The Steinsaltz Humash features several innovative elements, including Hebrew verses in clear Koren font, with vowels and punctuation. Direct translations appear in bold print for additional clarity. This is an accessible new modern English translation that is faithful to the Hebrew text and reflects Rabbi Steinsaltz’s understanding of the text.
The Steinsaltz Humash includes color photos identifying biblical objects and illustrating complicated concepts. Notes and pictures of modern archaeological and scientific findings. Maps, illustrations, and charts to clarify locations and concepts. It is also printed with supplemental background materials such as cross-references to other passages in the Torah.
The Steinsaltz Humash, Second Addition
Rabbi Steinsaltz has written more than 60 books and hundreds of articles, established the Makor Chaim network of schools in Israel and the former Soviet Union, and holds several honorary degrees, including the Israel Prize for Jewish Studies and Israel’s first President’s Prize. He was born in Jerusalem IN 1934 and passed from this world in 2020.
The impact that Rabbi Steinsaltz, of blessed memory, had in spreading the learning of Torah, enhancing the understanding of our texts and religion, bringing Jews closer to their God and their faith cannot be overstated.

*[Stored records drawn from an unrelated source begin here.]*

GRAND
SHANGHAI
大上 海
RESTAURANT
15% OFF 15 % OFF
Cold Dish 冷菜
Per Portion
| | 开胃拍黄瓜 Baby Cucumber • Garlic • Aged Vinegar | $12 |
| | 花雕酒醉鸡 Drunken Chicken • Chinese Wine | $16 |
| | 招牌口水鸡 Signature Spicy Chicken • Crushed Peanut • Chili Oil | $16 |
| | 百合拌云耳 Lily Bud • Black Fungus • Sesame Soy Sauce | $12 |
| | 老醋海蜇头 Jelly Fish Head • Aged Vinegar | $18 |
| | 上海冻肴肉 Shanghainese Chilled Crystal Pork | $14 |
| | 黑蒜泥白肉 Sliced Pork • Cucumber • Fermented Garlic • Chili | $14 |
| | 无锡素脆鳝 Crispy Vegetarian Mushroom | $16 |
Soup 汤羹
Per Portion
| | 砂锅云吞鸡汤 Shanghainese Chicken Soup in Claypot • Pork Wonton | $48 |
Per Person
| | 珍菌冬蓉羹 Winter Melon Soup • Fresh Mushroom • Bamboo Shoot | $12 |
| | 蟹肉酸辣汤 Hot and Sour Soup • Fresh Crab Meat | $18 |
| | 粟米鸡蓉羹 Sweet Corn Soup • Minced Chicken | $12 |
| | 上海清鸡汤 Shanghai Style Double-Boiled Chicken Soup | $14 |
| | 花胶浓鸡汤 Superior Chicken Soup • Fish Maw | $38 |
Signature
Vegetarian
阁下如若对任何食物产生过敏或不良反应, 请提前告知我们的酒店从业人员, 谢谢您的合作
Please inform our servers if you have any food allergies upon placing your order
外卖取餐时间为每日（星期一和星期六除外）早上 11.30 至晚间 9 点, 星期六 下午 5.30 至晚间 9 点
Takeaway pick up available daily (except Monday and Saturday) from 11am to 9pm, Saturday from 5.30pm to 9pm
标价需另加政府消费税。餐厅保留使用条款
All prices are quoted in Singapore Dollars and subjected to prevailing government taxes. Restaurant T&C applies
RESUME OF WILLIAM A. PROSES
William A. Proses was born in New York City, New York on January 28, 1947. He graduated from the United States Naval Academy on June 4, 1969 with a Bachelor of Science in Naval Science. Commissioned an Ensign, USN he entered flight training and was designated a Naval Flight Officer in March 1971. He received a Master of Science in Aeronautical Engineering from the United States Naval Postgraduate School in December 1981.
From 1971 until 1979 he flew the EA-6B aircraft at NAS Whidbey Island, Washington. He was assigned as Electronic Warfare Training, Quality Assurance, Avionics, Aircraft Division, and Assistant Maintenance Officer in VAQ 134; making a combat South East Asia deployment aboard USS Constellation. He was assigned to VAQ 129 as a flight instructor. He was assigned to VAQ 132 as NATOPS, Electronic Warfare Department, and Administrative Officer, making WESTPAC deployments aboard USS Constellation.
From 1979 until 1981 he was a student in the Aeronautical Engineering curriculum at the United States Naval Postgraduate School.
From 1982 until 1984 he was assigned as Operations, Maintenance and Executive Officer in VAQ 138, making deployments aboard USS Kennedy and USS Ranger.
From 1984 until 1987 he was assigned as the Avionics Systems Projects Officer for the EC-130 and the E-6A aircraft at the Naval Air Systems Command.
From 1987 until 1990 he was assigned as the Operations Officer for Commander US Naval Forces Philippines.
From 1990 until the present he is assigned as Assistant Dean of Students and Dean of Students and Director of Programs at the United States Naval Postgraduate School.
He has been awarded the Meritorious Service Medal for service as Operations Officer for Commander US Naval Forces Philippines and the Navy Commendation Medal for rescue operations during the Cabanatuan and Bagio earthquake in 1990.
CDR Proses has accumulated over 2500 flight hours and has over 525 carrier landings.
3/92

Rabbi Steinsaltz’s translations and commentaries of Tanakh and many more Jewish texts have placed him as perhaps the most prolific commentator of Jewish texts in history, drawing a comparison to Rashi. His countless other works on Jewish thought, Hassidut, philosophy, and more have touched the souls of thousands and have already taken their place among the core texts of modern Jewish thought.